Padre a figlio in manette a Mentana con l’accusa di tentato omicidio. Ad arrestare i due uomini, 54 e 24 anni, i carabinieri della Compagnia di Monterotondo su mandato di arresto chiesto dalla procura di Tivoli.
Padre e figlio arrestati su mandato di arresto. L’accusa tentato omicidio
La brutale aggressione risale al 6 aprile in un bar di Mentana. Padre e figlio entrano, trascinano fuori con la forza un cliente, un giovane egiziano, e lo colpiscono ripetutamente con una piccola piccozza da muratore. Il motivo non è stato reso noto.
Alla vittima, subito ricoverata all’ospedale romano Sant’Andrea, verrà riconosciuta una prima prognosi di un mese. Numerose le ferite e le fratture riscontrate dai medici, soprattutto sul viso.
Le bugie in caserma
Dopo il tentato omicidio i due uomini prima scappano e poi si recano nella vicina stazione dei carabinieri e raccontano di aver tentato solo per difendersi.
Una versione che sin dalle prime battute non ha convinto i carabinieri che ascoltando testimoni e filmati di sistemi di videosorveglianza hanno ricostruito la verità .
Ieri il giudice per le indagini preliminari del tribunale di Tivoli ha emesso l’ordinanza di custodia cautelare in carcere nei confronti dei padre e figlio, ritenendo concreto ed attuale il pericolo di reiterazione di delitti da parte dei due. Ora sono in carcere a Rebibbia con la doppia accusa di tentato omicidio e di porto abusivo di oggetti atti ad offendere.
____
◆ ISTRUZIONI DI LAVORO ◆
a. Riporta parola per parola la parte dell'articolo sull'aggressione di Mentana che si apre con le parole contenenti "Una versione che" e si chiude con "atti ad offendere.".
b. Rispondi a queste domande sull'articolo sull'aggressione di Mentana:
(i) In quale ospedale è stata ricoverata la vittima?
(ii) Con quale oggetto padre e figlio hanno colpito il cliente?
(iii) In quale carcere si trovano ora i due uomini?
I record qui sotto non sono necessari.
____
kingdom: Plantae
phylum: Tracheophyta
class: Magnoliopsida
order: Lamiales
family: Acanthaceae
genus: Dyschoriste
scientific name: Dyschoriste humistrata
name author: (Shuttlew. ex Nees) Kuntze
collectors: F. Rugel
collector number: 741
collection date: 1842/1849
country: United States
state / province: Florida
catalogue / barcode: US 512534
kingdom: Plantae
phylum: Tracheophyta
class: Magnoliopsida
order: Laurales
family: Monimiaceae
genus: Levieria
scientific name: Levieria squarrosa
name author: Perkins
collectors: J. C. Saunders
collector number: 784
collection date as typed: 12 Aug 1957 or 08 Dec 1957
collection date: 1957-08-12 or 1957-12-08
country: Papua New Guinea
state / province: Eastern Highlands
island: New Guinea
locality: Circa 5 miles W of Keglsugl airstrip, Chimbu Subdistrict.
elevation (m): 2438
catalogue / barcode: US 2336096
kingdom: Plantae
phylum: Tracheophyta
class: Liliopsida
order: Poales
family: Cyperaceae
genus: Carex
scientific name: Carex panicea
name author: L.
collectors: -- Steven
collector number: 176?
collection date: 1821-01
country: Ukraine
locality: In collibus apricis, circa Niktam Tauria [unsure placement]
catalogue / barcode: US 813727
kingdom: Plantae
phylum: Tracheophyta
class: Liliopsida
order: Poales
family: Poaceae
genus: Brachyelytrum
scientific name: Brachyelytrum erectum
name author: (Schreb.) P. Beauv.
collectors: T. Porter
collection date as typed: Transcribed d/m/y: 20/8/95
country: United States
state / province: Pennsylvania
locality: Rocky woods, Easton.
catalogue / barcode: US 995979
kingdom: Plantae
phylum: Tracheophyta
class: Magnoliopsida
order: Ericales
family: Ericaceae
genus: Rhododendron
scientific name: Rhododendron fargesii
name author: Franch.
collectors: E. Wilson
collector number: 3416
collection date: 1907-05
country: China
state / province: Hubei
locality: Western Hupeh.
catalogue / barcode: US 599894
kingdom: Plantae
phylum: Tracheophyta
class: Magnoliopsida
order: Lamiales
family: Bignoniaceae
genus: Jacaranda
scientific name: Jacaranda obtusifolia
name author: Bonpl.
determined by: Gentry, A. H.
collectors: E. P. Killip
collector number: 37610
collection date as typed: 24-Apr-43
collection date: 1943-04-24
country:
____
◆ RISPOSTE FORNITE ◆
a.
Una versione che sin dalle prime battute non ha convinto i carabinieri che ascoltando testimoni e filmati di sistemi di videosorveglianza hanno ricostruito la verità .
Ieri il giudice per le indagini preliminari del tribunale di Tivoli ha emesso l’ordinanza di custodia cautelare in carcere nei confronti dei padre e figlio, ritenendo concreto ed attuale il pericolo di reiterazione di delitti da parte dei due. Ora sono in carcere a Rebibbia con la doppia accusa di tentato omicidio e di porto abusivo di oggetti atti ad offendere.

b.
(i) All'ospedale romano Sant'Andrea.
(ii) Con una piccola piccozza da muratore.
(iii) Nel carcere di Rebibbia.